Ambassador Bruce Heyman
Opening dinner of The Robert Mapplethorpe Exhibition
Museum of Fine Arts, Montreal
Tuesday, September 6, 2016
As prepared for delivery.
Vicki and I are so proud to join you this evening to celebrate the legacy of one of the most iconic photographers in American history, Robert Mapplethorpe. The world renowned Musée des Beaux Arts in Montreal is a fitting home for an artist who took photography to the outer limits of the human experience. Thank you, Jacques and Nathalie, for bringing us this historic exhibition, the largest collection of Mapplethorpe’s work ever shown in Canada.
To say that my wife is a champion of the arts is an understatement. Many of you here tonight have met Vicki, and you know that she is truly the driving force behind our cultural diplomacy efforts — I am just lucky that she lets me tag along. During our time in Canada, Vicki has worked every day to strengthen the cross-border cultural connection between our two countries. Using contemporary art and film as a platform for dialogue, she has built bridges between individuals and created communities — shedding light on universal issues that affect both the United States and Canada. Given the lasting impact of Mapplethorpe’s art and his story, not just on America but on the world — we have both been looking forward to this exhibit for months.

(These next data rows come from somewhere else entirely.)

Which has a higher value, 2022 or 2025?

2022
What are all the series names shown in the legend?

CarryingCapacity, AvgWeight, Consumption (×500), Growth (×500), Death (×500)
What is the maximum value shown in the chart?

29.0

Robert Mapplethorpe’s work transcends mere photography. No matter the subject, his images have a consistency and a purpose – nothing is accidental. The light, the stillness, the symmetry – you always know when you are looking at a Mapplethorpe photograph.
Tonight we celebrate the opening of “Focus: Perfection”: the melding of collections from two American institutions: The Getty Museum and the Los Angeles County Museum.

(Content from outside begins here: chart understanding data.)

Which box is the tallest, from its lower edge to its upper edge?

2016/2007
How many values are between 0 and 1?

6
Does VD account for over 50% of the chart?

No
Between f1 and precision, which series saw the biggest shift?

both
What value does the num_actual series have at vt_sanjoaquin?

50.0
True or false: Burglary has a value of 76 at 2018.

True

This exhibit celebrates an artist who had become a sensation even before his untimely death at the age of 42. As his work from the 70s and 80s gained public attention, the name “Mapplethorpe” became synonymous with important — and sometimes heated — debates in the United States about artistic styles, freedom of expression, and the role of public and private funding to present works of art that Mapplethorpe called “unexpected” — and others called “shocking.” These debates are still relevant. To avoid or quash them would run counter to our commitment to freedom and equality. Mapplethorpe’s story is part of our American story, and it’s a privilege to bring our Canadian friends into the dialogue.

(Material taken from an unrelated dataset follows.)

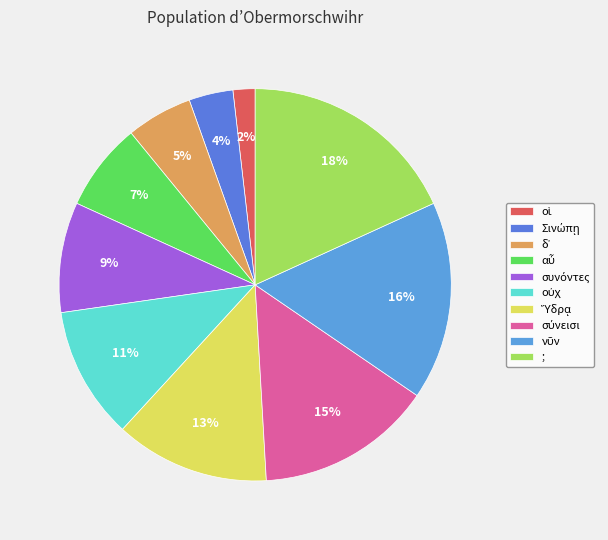

Rank the categories by value from lowest to highest.

οἱ, Σινώπῃ, δ᾽, αὖ, συνόντες, οὐχ, Ὕδρᾳ, σύνεισι, νῦν, ;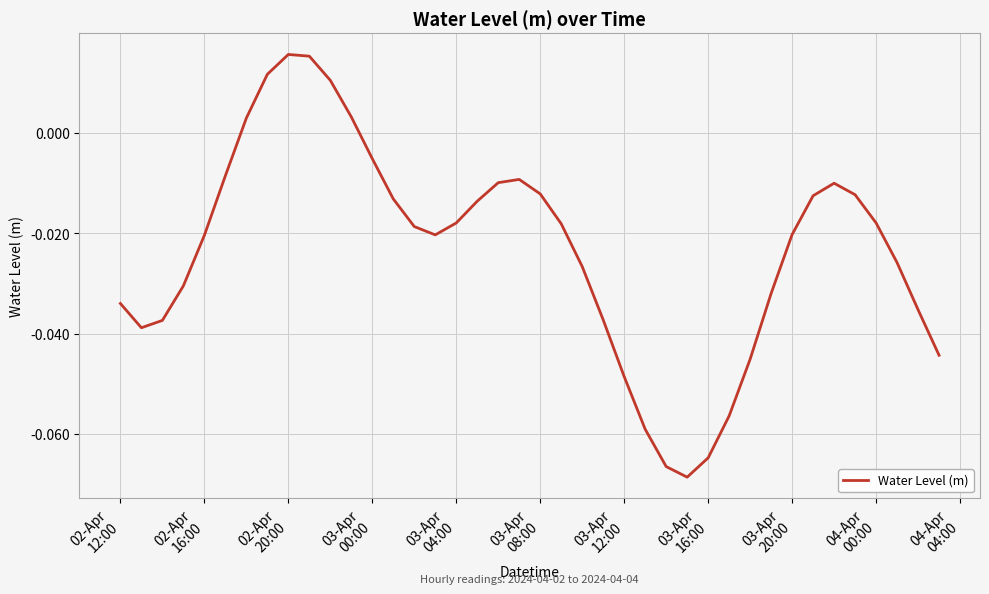

How many values are above zero?

6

Even when there are differences of opinion about particular artistic content, we celebrate a commitment to the freedom of artistic expression. As President Obama said:
“The arts are what make life worth living…the things that make you laugh, make you cry, make you connect, make you love.”
In fact, the U.S. government is sponsoring two visiting speakers who will bring context to this exhibition. Professor Jonathan Katz will educate us about the politics of nudity in art history. Author Robert Sherman, who you will recognize from many of Mapplethorpe’s photos, will speak about New York in the 1970s, the time and place in which the majority of Mapplethorpe’s work was created.
Think about how the world has changed since Robert Mapplethorpe’s death in 1989, and how attitudes across North America have shifted. I believe that through his art and his activism, Mapplethorpe helped to create the foundation for some of those shifts to occur. With dignity and precision, he captured images that gave us faces and stories of America – and not just the America that we were used to seeing. Mapplethorpe’s photographs remind us of our continued commitment to inclusion, in which every person is treated equally — regardless of race, sexual orientation or gender. Those of us who reap the benefits of tolerance and freedom of expression have a responsibility to extend that freedom to those who are still marginalized and still facing injustice. As we gather tonight we celebrate society’s embrace of what is now accepted. We cannot and should not ever take it for granted.
Robert Mapplethorpe’s life gave us indelible images.
He shed light on what had been in the shadows.
Robert Mapplethorpe had the kind of courage it takes to be true to yourself, even if society doesn’t always accept or understand you. Beyond the photographs, that’s what we remember about him; and that is why we celebrate him.